German immigrants settled in the Midlands of South Carolina, especially in the Dutch Fork area. Those families received land grants on the Broad, Congaree, Saluda, and Santee  Rivers. They brought with them their Lutheran faith and their taste for mustard, which soon found its way into barbecue sauce. Bessinger, Hite, Kiser, Lever, Meyer, Price, Shealy, Sikes, Sweatman, Wise, and Zeigler are among the mustard-based barbecue businesses.

The third type of sauce is light tomato sauce made from vinegar and pepper with tomato ketchup added. It is the sauce famous in the Piedmont region of North Carolina. Lexington, North Carolina, is the acknowledged center for light tomato sauce. It is also popular in the Pee Dee region of South Carolina.

The fourth variety is heavy red sauce featured by the Beacon Drive-In. Its popularity has spread throughout the nation because of the insatiable sweet tooth of the modern American. Heavy red is featured at Neely’s Barbecue in Memphis, Tennessee.

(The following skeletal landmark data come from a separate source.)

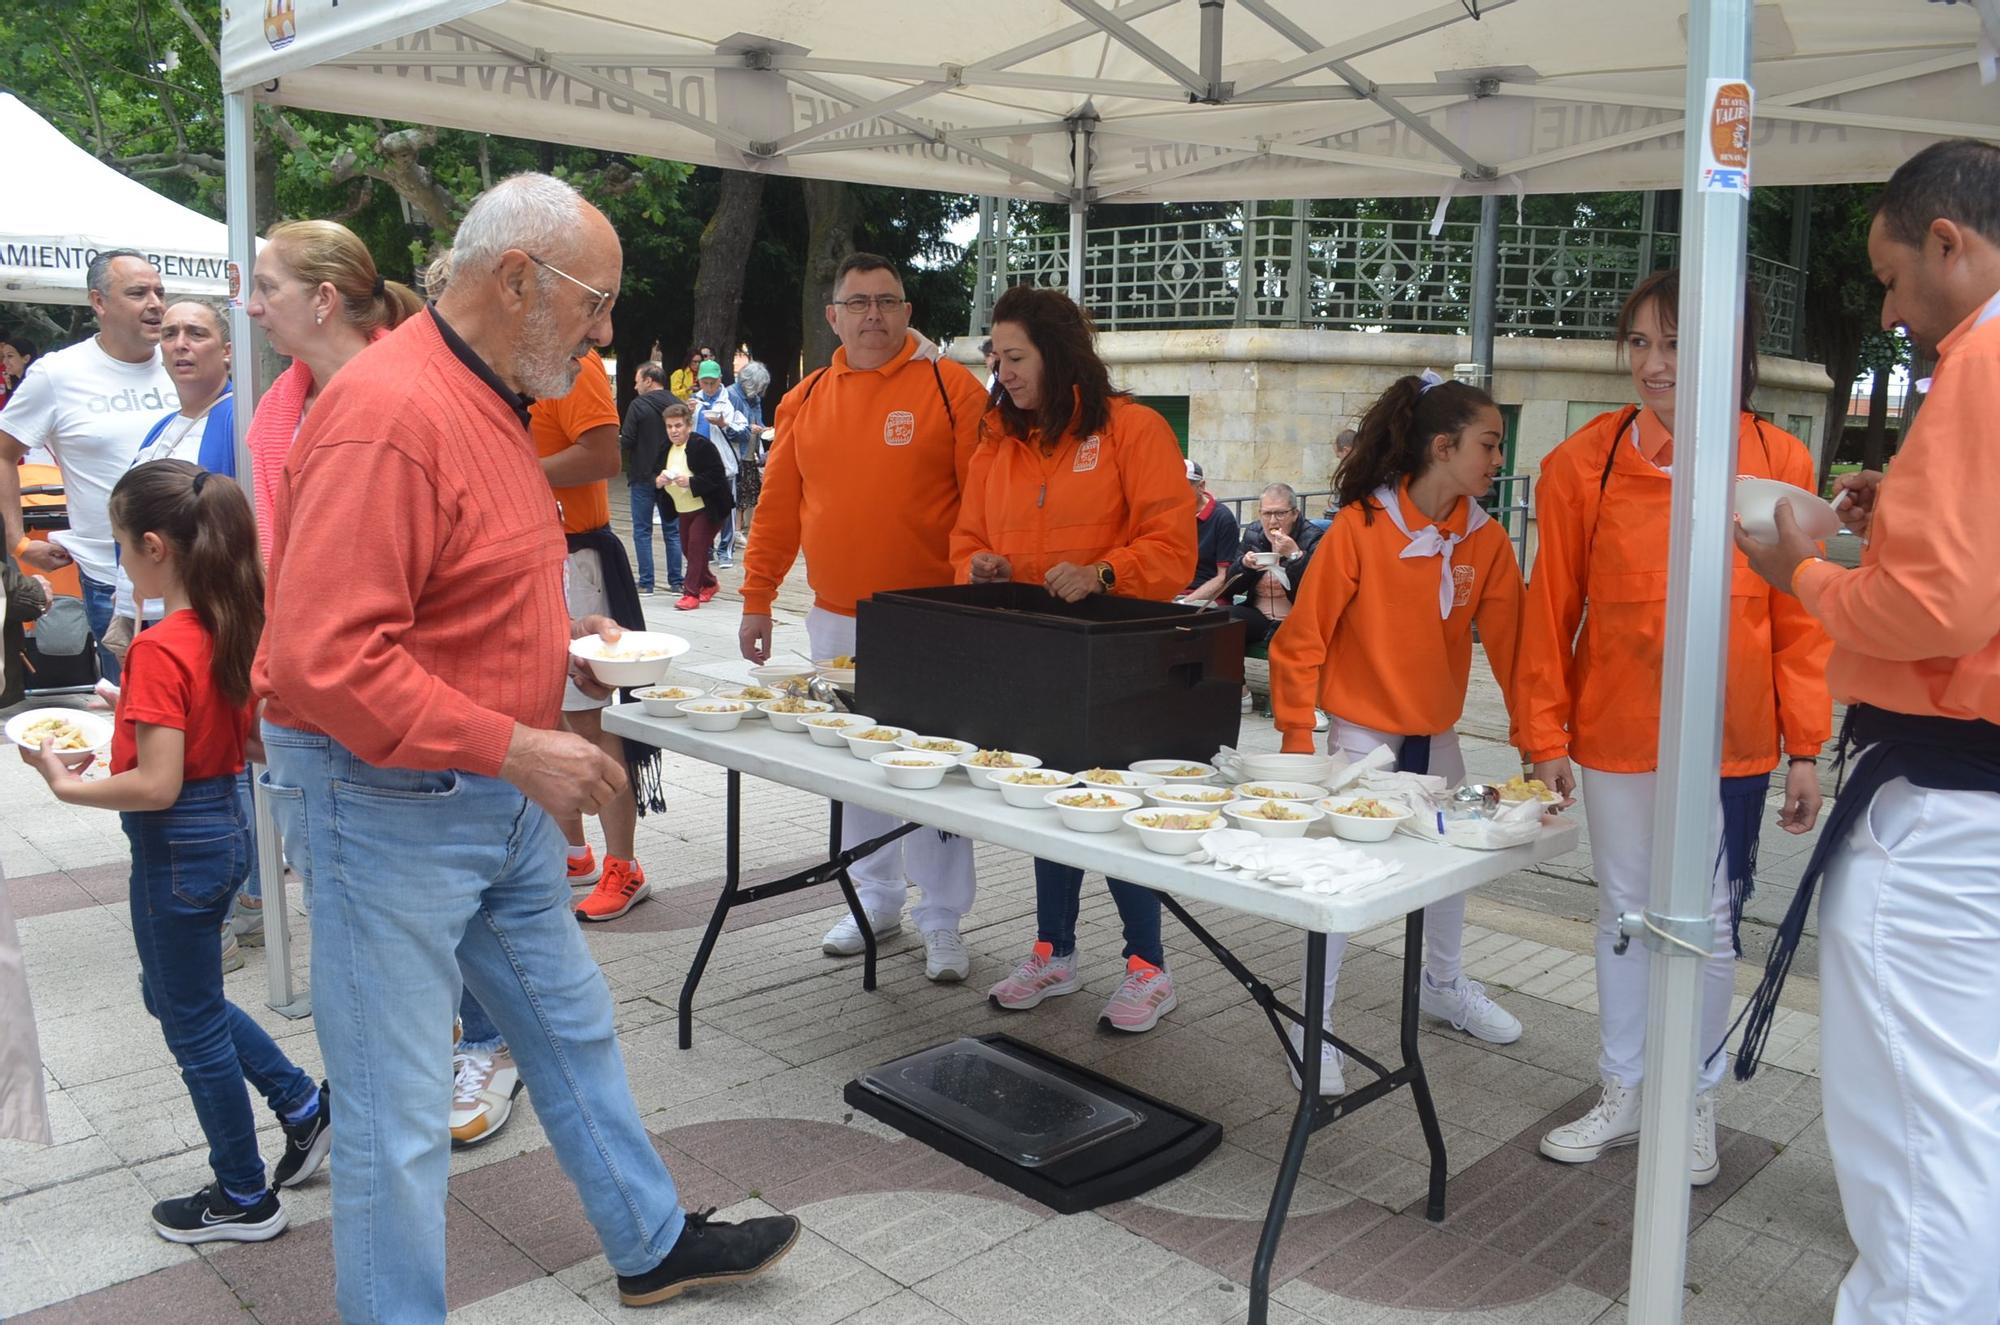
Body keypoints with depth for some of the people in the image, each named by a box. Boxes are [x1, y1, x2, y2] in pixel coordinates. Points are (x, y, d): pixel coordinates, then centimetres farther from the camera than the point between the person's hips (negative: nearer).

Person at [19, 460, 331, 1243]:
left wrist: (69, 785, -10)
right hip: (226, 827, 8)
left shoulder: (158, 651, -23)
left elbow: (157, 786, -24)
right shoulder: (233, 628, 1)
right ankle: (303, 1105, 29)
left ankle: (243, 1198, 24)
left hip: (177, 847, -8)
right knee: (175, 996, 26)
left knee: (192, 1020, 9)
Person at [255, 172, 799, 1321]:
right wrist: (515, 747, -26)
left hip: (499, 794, 10)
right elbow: (326, 656, -29)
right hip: (389, 803, -10)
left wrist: (557, 636, 11)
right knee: (401, 1117, 3)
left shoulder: (488, 399, 10)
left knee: (573, 1029, 22)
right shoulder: (390, 415, -23)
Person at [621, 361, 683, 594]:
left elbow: (625, 442, -12)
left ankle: (645, 583, 2)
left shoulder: (638, 405, -11)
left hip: (644, 477, -4)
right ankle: (676, 581, 11)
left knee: (642, 531, 4)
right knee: (673, 531, 10)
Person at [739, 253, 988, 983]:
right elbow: (779, 507, 11)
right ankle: (875, 900, 29)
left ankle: (942, 921, 14)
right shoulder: (805, 401, 9)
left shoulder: (950, 387, -5)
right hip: (835, 621, 5)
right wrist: (756, 600, 9)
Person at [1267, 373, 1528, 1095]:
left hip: (1436, 732, 6)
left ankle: (1444, 985, 41)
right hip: (1362, 730, -6)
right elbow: (1301, 639, -16)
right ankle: (1314, 1022, 9)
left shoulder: (1486, 540, -6)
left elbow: (1509, 645, -4)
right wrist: (1297, 738, -15)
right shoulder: (1361, 527, -20)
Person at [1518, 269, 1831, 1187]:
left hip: (1731, 738, -1)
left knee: (1711, 922, 11)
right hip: (1617, 730, 1)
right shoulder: (1582, 464, -6)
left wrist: (1805, 750, -2)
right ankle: (1623, 1096, 29)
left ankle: (1694, 1100, 30)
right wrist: (1545, 735, -2)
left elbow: (1800, 619, -2)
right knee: (1625, 911, 13)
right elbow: (1551, 609, -2)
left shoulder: (1780, 463, -5)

When it comes to barbecue, most Southerners have an impassioned preference. Joe Crook, owner of Pig Out in Spartanburg County, offers his customers both a mustard-based and a tomato-based sauce.

Maurice Pace has a large homemade wood-burning cooker. On holidays he fires it up with split oak and hickory logs.

Last November he issued an invitation. “Why don’t you come down the day before Thanksgiving, and we’ll smoke a few turkeys and barbecue some ribs?”

“I have a problem smoking turkeys,” I said.

“What’s the problem?”

“I can’t figure out which end to light!”